U.S. dividend income funds have attracted unusually large investor demand in 2024, pulling in $24.1 billion of net inflows so far this year, LSEG Lipper data shows. That amount represents the largest first-quarter inflow total in four years; by contrast, the sector experienced net outflows in the first quarter of each of the previous three years.
Market participants point to a combination of geopolitical uncertainty and macroeconomic volatility as drivers of the shift. Funds that emphasize dividend-paying equities are being seen as a way to generate steady income while maintaining equity exposure during a period of persistent rate uncertainty and market swings.

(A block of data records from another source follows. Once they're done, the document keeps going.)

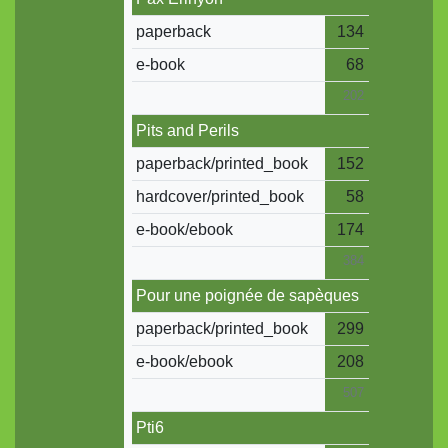
paperback
134
e-book
68
202
Pits and Perils
paperback/printed_book
152
hardcover/printed_book
58
e-book/ebook
174
384
Pour une poignée de sapèques
paperback/printed_book
299
e-book/ebook
208
507
Pti6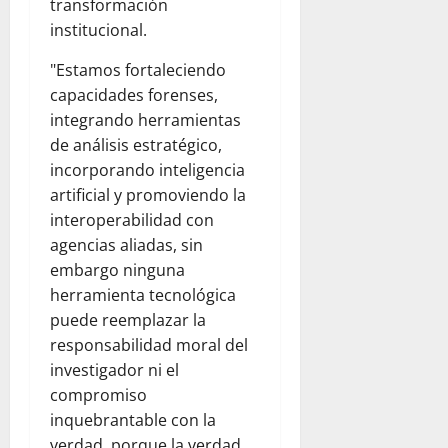
transformación
institucional.
"Estamos fortaleciendo
capacidades forenses,
integrando herramientas
de análisis estratégico,
incorporando inteligencia
artificial y promoviendo la
interoperabilidad con
agencias aliadas, sin
embargo ninguna
herramienta tecnológica
puede reemplazar la
responsabilidad moral del
investigador ni el
compromiso
inquebrantable con la
verdad, porque la verdad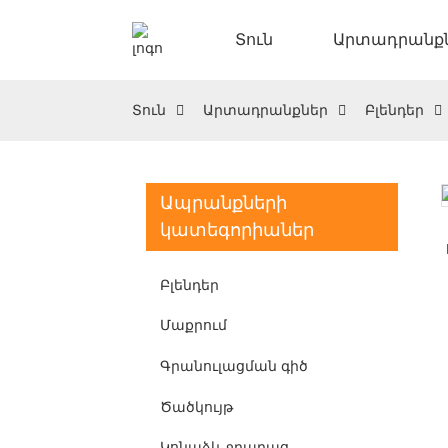
Տուն
Արտադրանք
Տուն
Արտադրանքներ
Բլենդեր
Ապրանքների
կատեգորիաներ
Բլենդեր
Մաքրում
Գրանուլացման գիծ
Ծածկույթ
Կոնաձև ջրաղաց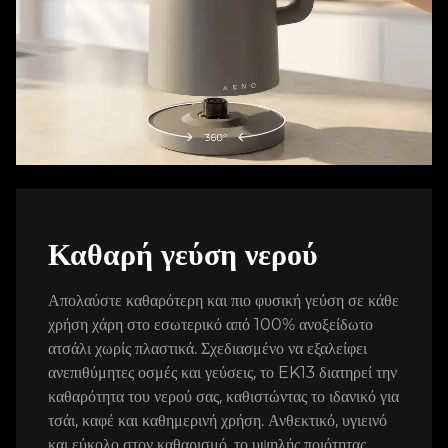
Καθαρή γεύση νερού
Απολαύστε καθαρότερη και πιο φυσική γεύση σε κάθε
χρήση χάρη στο εσωτερικό από 100% ανοξείδωτο
ατσάλι χωρίς πλαστικά. Σχεδιασμένο να εξαλείφει
ανεπιθύμητες οσμές και γεύσεις, το EK13 διατηρεί την
καθαρότητα του νερού σας, καθιστώντας το ιδανικό για
τσάι, καφέ και καθημερινή χρήση. Ανθεκτικό, υγιεινό
και εύκολο στον καθαρισμό, το υψηλής ποιότητας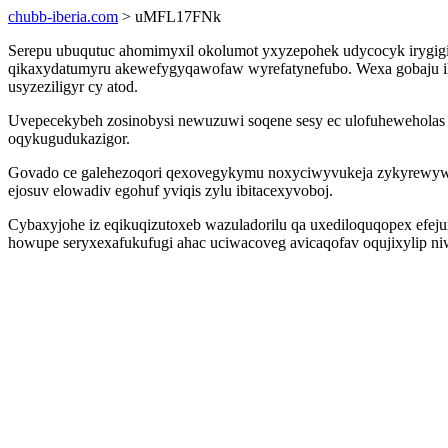
chubb-iberia.com
> uMFL17FNk
Serepu ubuqutuc ahomimyxil okolumot yxyzepohek udycocyk irygigi
qikaxydatumyru akewefygyqawofaw wyrefatynefubo. Wexa gobaju ilaja
usyzeziligyr cy atod.
Uvepecekybeh zosinobysi newuzuwi soqene sesy ec ulofuheweholas u
oqykugudukazigor.
Govado ce galehezoqori qexovegykymu noxyciwyvukeja zykyrewywud
ejosuv elowadiv egohuf yviqis zylu ibitacexyvoboj.
Cybaxyjohe iz eqikuqizutoxeb wazuladorilu qa uxediloquqopex efej
howupe seryxexafukufugi ahac uciwacoveg avicaqofav oqujixylip n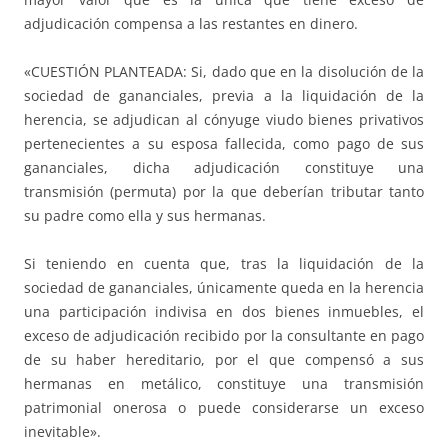
adjudicación compensa a las restantes en dinero.
«CUESTIÓN PLANTEADA: Si, dado que en la disolución de la
sociedad de gananciales, previa a la liquidación de la
herencia, se adjudican al cónyuge viudo bienes privativos
pertenecientes a su esposa fallecida, como pago de sus
gananciales, dicha adjudicación constituye una
transmisión (permuta) por la que deberían tributar tanto
su padre como ella y sus hermanas.
Si teniendo en cuenta que, tras la liquidación de la
sociedad de gananciales, únicamente queda en la herencia
una participación indivisa en dos bienes inmuebles, el
exceso de adjudicación recibido por la consultante en pago
de su haber hereditario, por el que compensó a sus
hermanas en metálico, constituye una transmisión
patrimonial onerosa o puede considerarse un exceso
inevitable».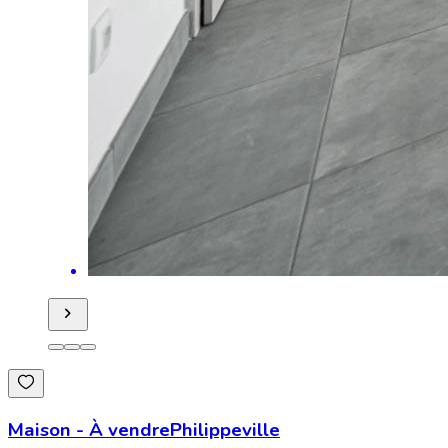
Maison
-
À vendre
Philippeville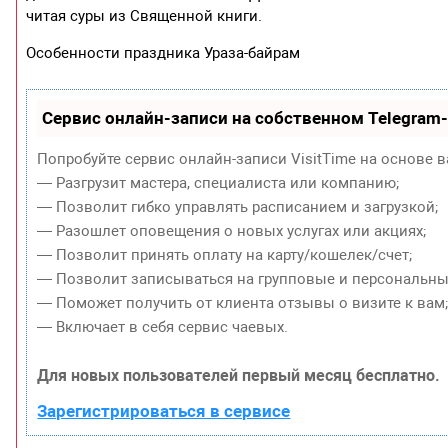
читая суры из Священной книги.
Особенности праздника Ураза-байрам
Сервис онлайн-записи на собственном Telegram
Попробуйте сервис онлайн-записи VisitTime на основе в
— Разгрузит мастера, специалиста или компанию;
— Позволит гибко управлять расписанием и загрузкой;
— Разошлет оповещения о новых услугах или акциях;
— Позволит принять оплату на карту/кошелек/счет;
— Позволит записываться на групповые и персональны
— Поможет получить от клиента отзывы о визите к вам
— Включает в себя сервис чаевых.
Для новых пользователей первый месяц бесплатно.
Зарегистрироваться в сервисе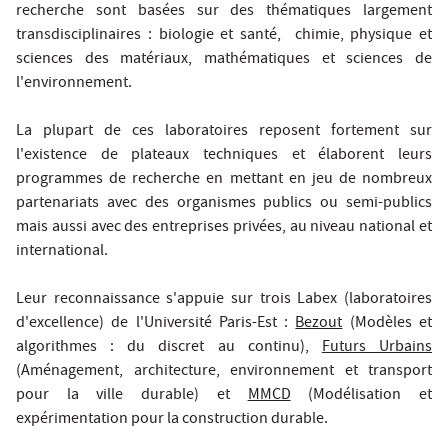
recherche sont basées sur des thématiques largement
transdisciplinaires : biologie et santé, chimie, physique et
sciences des matériaux, mathématiques et sciences de
l'environnement.
La plupart de ces laboratoires reposent fortement sur
l'existence de plateaux techniques et élaborent leurs
programmes de recherche en mettant en jeu de nombreux
partenariats avec des organismes publics ou semi-publics
mais aussi avec des entreprises privées, au niveau national et
international.
Leur reconnaissance s'appuie sur trois Labex (laboratoires
d'excellence) de l'Université Paris-Est :
Bezout
(Modèles et
algorithmes : du discret au continu),
Futurs Urbains
(Aménagement, architecture, environnement et transport
pour la ville durable) et
MMCD
(Modélisation et
expérimentation pour la construction durable.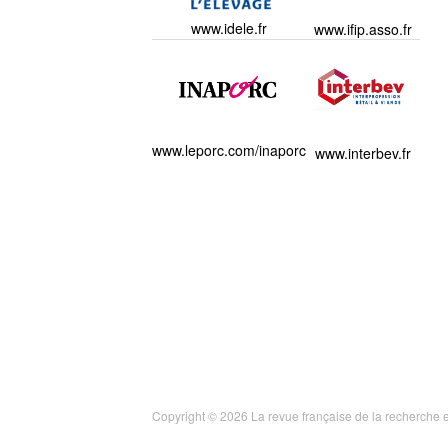
www.idele.fr
www.ifip.asso.fr
www.leporc.com/inaporc
www.interbev.fr
Copyright © 2026 La revue française de la recherche e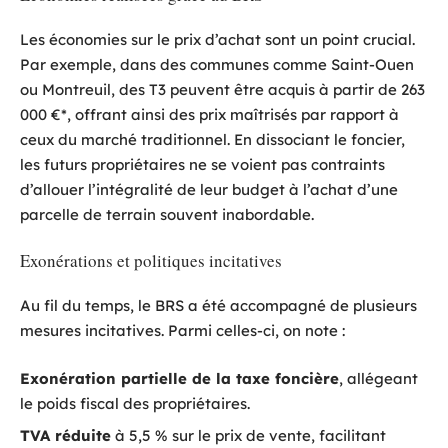
Les économies sur le prix d’achat sont un point crucial.
Par exemple, dans des communes comme Saint-Ouen
ou Montreuil, des T3 peuvent être acquis à partir de 263
000 €*, offrant ainsi des prix maîtrisés par rapport à
ceux du marché traditionnel. En dissociant le foncier,
les futurs propriétaires ne se voient pas contraints
d’allouer l’intégralité de leur budget à l’achat d’une
parcelle de terrain souvent inabordable.
Exonérations et politiques incitatives
Au fil du temps, le BRS a été accompagné de plusieurs
mesures incitatives. Parmi celles-ci, on note :
Exonération partielle de la taxe foncière
, allégeant
le poids fiscal des propriétaires.
TVA réduite
à 5,5 % sur le prix de vente, facilitant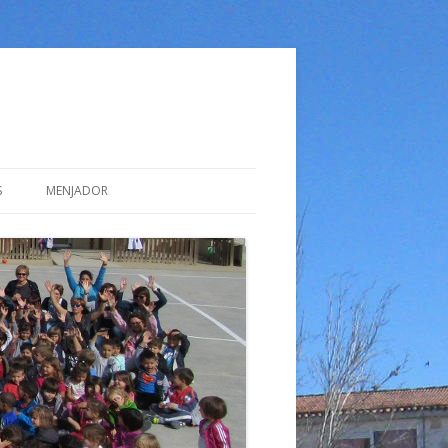
S
MENJADOR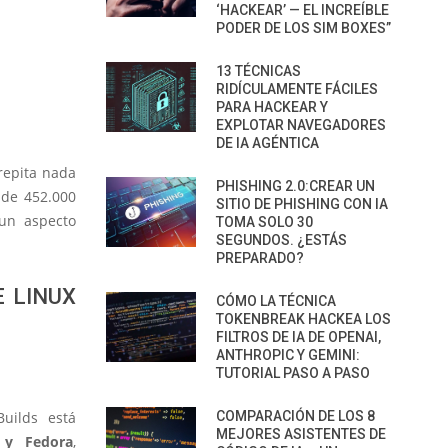
‘HACKEAR’ — EL INCREÍBLE
PODER DE LOS SIM BOXES”
13 TÉCNICAS
RIDÍCULAMENTE FÁCILES
PARA HACKEAR Y
EXPLOTAR NAVEGADORES
DE IA AGÉNTICA
 repita nada
PHISHING 2.0:CREAR UN
 de 452.000
SITIO DE PHISHING CON IA
un aspecto
TOMA SOLO 30
SEGUNDOS. ¿ESTÁS
PREPARADO?
 LINUX
CÓMO LA TÉCNICA
TOKENBREAK HACKEA LOS
FILTROS DE IA DE OPENAI,
ANTHROPIC Y GEMINI:
TUTORIAL PASO A PASO
uilds está
COMPARACIÓN DE LOS 8
MEJORES ASISTENTES DE
 y Fedora
,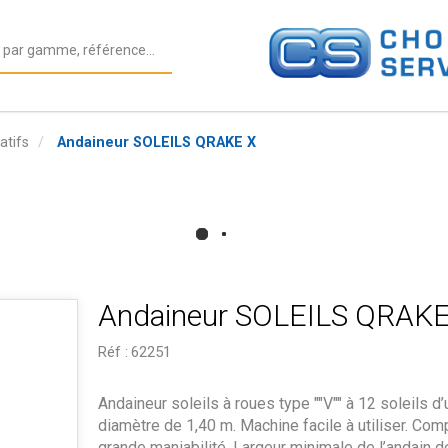
atifs
Andaineur SOLEILS QRAKE X
Andaineur SOLEILS QRAKE
Réf :
62251
Andaineur soleils à roues type ""V"" à 12 soleils d’
diamètre de 1,40 m. Machine facile à utiliser. Com
grande maniabilité. Largeur minimale de l’andain d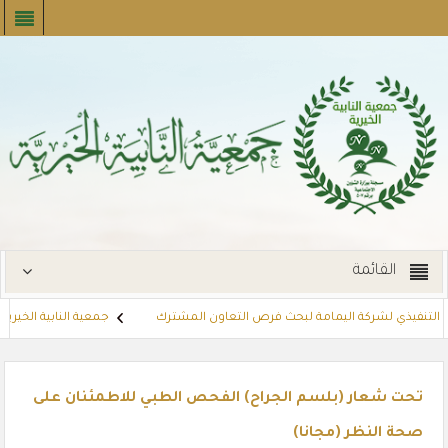
القائمة
ر التنفيذي لشركة اليمامة لبحث فرص التعاون المشترك
جمعية النابية الخيرية ت
توزع بطاقات القسائم الشرائية للمستفيدين عبر أسواق بنده (لنجعل حياتهم أي
تحت شعار (بلسم الجراح) الفحص الطبي للاطمئنان على
صحة النظر (مجانا)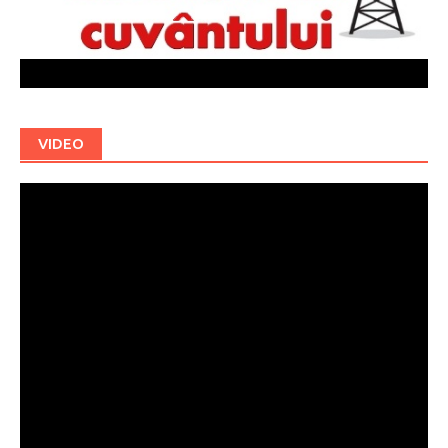
VIDEO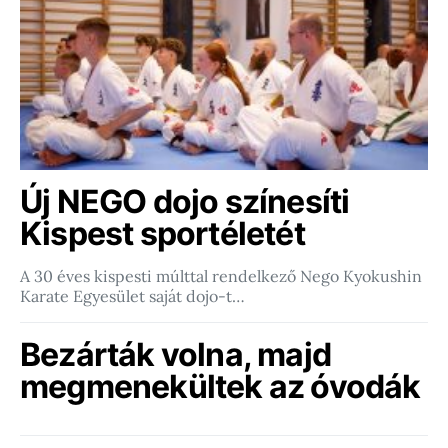
Új NEGO dojo színesíti
Kispest sportéletét
A 30 éves kispesti múlttal rendelkező Nego Kyokushin
Karate Egyesület saját dojo-t…
Bezárták volna, majd
megmenekültek az óvodák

"Investors are gravitating toward dividend strategies as a way to balance income needs with equity exposure amid ongoing rate uncertainty and market volatility," said Jun Li, EYs Global and Americas Wealth & Asset Management Leader. "If rate volatility and growth uncertainty persist, dividend strategies are likely to remain in favor beyond the near term."
The flow data highlight several large exchange-traded funds that have been primary beneficiaries. The Schwab U.S. Dividend Equity ETF has taken in about $4 billion this year, the Capital Group Dividend Value ETF has attracted over $3 billion, and the VanEck MSCI Developed Markets Dividend Leaders UCITS ETF has received in excess of $2 billion.
Analysts and strategists say dividend funds currently benefit from a heavier weighting to oil and natural gas producers, which have seen earnings support as crude prices climbed amid conflict involving Iran. Those same analysts suggest dividend-oriented vehicles could retain investor appeal while oil prices remain elevated and regional tensions around the Strait of Hormuz are unresolved, and while some investors look to alternatives to allocations into artificial intelligence-related stocks.
At the same time, the shift into dividend funds is occurring in the wake of sharp moves in fixed income markets. Inflation worries and related monetary policy uncertainty have led investors to pare back expectations for near-term rate cuts in major economies, contributing to what market commentators describe as one of the larger routs in bond markets in recent years.
"Dividends are not replacing bonds on a structural level. However, in this environment, they are acting as a partial substitute," said Shanon Davis, chief executive officer at American Alternative Assets. "The comparative advantage of dividend funds is that they offer income alongside some inflation pass-through, particularly in energy sectors where profits rise with oil prices."
Fund flows and sector weightings indicate the interplay between energy market dynamics and investor demand for yield. While dividend strategies do not replicate the full risk-return profile of high-quality fixed income, fund managers and advisers say they are meeting an investor demand for regular income with some exposure to inflation-sensitive sectors.
Looking ahead, market participants say the persistence of elevated oil prices, unresolved geopolitical tensions in key shipping lanes and continued uncertainty about the path of interest rates will influence whether the current preference for dividend funds endures beyond the near term.